Disney is planning to re-launch the MUPPETS with new TV specials and series. Disney also expects to expand and enhance the global licensing and home video initiatives based on this new production for the Classic Muppets, the infant/preschool property MUPPET BABIES and BEAR IN THE BIG BLUE HOUSE.

Jim Henson Co., which was purchased by the Henson family in July 2003 from the German media company EM.TV, will retain all other assets of the company including Jim Henson's Creature Shop and ownership and rights to all other characters and entertainment properties in Jim Henson Co.'s extensive film and television library, including FRAGGLE ROCK, FARSCAPE, DARK CRYSTAL, LABYRINTH, STORYTELLER, THE HOOBS and various other properties.

Disney had agreed to buy Henson Co. more than a decade ago, but negotiations stopped when Jim Henson died in May 1990. EM-TV bought the Henson Co. in March 2000 for $680 million, then sold it back to Henson for $78 million.

"We think the Muppets characters are evergreen characters that have a broad family appeal," Peter Murphy, Disney's chief strategic officer, told VARIETY. "We will look aggressively at developing new programming featuring both the Muppets in their classic presentation and perhaps in a new form that could include 3D (computer-generated imaging).
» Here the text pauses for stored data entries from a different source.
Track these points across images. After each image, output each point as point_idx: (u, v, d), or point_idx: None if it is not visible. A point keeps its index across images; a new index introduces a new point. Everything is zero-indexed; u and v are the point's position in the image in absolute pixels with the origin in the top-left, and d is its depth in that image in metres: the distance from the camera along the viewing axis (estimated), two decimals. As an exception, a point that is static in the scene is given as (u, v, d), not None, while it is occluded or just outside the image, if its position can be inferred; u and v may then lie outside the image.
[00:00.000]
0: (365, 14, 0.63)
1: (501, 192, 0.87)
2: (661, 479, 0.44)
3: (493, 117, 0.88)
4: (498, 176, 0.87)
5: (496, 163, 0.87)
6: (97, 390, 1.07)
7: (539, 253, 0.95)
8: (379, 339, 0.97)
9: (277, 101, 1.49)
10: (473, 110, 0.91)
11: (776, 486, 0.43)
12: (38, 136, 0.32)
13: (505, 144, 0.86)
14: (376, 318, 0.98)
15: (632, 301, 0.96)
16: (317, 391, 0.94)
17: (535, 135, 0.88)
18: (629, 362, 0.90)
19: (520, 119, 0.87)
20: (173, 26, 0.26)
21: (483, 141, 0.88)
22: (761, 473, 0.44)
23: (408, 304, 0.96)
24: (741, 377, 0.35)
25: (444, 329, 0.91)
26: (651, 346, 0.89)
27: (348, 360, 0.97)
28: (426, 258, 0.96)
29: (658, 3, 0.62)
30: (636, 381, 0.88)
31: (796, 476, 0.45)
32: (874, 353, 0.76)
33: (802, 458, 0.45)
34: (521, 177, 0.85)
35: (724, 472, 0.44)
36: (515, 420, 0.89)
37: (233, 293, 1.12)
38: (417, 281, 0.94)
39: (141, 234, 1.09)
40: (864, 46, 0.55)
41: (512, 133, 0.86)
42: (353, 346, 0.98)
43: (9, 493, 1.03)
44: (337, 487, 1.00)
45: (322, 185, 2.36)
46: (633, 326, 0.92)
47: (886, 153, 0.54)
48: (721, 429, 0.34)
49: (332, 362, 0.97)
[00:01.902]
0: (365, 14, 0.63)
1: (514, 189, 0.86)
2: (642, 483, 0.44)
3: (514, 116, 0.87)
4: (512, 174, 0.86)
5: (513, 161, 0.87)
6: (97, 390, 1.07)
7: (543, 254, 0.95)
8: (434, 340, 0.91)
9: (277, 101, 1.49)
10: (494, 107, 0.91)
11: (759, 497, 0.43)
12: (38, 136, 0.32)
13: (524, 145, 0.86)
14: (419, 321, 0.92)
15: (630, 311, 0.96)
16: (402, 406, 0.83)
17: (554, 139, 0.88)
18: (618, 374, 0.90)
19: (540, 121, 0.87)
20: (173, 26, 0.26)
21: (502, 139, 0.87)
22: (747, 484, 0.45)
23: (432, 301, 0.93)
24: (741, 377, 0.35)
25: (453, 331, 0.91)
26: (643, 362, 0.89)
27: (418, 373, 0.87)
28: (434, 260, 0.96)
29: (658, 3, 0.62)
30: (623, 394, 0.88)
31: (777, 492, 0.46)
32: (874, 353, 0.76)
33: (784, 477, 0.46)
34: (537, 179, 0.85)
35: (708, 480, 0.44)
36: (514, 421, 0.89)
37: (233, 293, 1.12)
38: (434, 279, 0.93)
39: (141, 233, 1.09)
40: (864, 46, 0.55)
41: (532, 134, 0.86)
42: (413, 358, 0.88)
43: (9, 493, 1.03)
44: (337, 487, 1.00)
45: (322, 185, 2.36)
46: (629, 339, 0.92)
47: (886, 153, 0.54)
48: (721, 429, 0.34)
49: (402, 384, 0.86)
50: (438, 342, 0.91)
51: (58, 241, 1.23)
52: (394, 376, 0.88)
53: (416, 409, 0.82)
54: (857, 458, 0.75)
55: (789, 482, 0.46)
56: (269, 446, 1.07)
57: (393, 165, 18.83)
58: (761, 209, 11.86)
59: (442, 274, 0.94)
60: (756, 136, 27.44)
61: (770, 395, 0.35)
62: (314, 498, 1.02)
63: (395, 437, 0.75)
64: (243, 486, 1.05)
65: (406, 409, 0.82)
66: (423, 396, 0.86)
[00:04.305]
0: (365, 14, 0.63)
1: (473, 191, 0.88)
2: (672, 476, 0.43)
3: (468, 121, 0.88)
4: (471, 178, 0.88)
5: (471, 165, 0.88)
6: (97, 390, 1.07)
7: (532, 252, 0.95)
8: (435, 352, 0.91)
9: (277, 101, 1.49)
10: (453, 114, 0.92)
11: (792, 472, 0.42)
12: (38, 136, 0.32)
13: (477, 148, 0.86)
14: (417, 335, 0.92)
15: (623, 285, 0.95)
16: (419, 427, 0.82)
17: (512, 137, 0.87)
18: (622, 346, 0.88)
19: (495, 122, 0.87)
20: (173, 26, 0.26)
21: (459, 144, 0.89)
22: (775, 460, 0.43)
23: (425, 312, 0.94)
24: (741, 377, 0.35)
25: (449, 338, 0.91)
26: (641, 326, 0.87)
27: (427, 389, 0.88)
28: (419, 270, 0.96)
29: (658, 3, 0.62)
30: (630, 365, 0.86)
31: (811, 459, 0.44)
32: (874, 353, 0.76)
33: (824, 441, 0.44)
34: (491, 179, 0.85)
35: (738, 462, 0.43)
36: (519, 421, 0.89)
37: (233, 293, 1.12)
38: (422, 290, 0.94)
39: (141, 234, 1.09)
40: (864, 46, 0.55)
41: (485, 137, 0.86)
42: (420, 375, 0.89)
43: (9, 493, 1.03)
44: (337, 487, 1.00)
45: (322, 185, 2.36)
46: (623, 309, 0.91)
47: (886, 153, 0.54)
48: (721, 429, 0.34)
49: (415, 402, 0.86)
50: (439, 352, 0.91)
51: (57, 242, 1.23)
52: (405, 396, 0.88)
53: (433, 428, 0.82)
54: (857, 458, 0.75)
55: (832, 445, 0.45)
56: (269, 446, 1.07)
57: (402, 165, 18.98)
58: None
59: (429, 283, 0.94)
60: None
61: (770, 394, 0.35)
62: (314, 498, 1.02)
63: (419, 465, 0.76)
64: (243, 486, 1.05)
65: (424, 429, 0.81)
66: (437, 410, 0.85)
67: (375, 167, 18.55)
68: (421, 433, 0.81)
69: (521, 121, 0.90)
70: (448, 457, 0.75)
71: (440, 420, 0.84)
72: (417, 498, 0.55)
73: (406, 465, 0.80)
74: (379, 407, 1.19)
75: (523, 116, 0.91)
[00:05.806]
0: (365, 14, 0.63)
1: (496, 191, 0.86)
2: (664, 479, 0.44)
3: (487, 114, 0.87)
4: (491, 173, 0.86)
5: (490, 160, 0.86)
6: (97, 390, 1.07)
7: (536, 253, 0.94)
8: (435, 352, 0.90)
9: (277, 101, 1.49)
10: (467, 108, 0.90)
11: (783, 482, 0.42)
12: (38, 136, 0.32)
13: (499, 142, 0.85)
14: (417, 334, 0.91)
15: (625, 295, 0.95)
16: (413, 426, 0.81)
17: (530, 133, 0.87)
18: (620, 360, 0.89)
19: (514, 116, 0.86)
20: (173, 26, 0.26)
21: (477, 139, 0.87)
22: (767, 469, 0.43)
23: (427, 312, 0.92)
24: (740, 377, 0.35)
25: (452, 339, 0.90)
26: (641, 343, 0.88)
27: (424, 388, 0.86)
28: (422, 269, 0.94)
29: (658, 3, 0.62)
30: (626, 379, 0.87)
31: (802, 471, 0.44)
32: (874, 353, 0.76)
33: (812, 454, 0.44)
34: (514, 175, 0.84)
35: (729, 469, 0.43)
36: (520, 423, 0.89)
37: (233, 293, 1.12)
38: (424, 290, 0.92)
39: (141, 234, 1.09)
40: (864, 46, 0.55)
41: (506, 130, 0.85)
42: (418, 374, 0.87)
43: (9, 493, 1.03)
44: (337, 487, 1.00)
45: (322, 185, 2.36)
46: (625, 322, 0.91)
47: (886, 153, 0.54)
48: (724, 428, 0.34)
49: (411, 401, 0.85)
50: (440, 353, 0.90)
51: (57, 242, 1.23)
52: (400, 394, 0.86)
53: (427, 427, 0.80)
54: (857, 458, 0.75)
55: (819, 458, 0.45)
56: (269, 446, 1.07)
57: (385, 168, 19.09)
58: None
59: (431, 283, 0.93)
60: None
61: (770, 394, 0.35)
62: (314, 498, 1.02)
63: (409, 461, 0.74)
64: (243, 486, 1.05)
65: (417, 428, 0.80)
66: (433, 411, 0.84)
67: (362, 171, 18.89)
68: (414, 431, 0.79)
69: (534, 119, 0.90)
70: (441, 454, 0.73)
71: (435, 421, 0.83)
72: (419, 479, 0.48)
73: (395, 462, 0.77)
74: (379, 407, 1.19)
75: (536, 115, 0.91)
This could be in a TV movie, a TV series or a feature film."

Lisa Henson noted the Henson Co. has already done some CGI tests on the MUPPET BABIES characters. Disney is aware of the tests but hasn't yet seen the work, she said. "There are a lot of cool possibilities, and bringing the Muppets into new technologies is one of the interesting new possibilities," Henson said.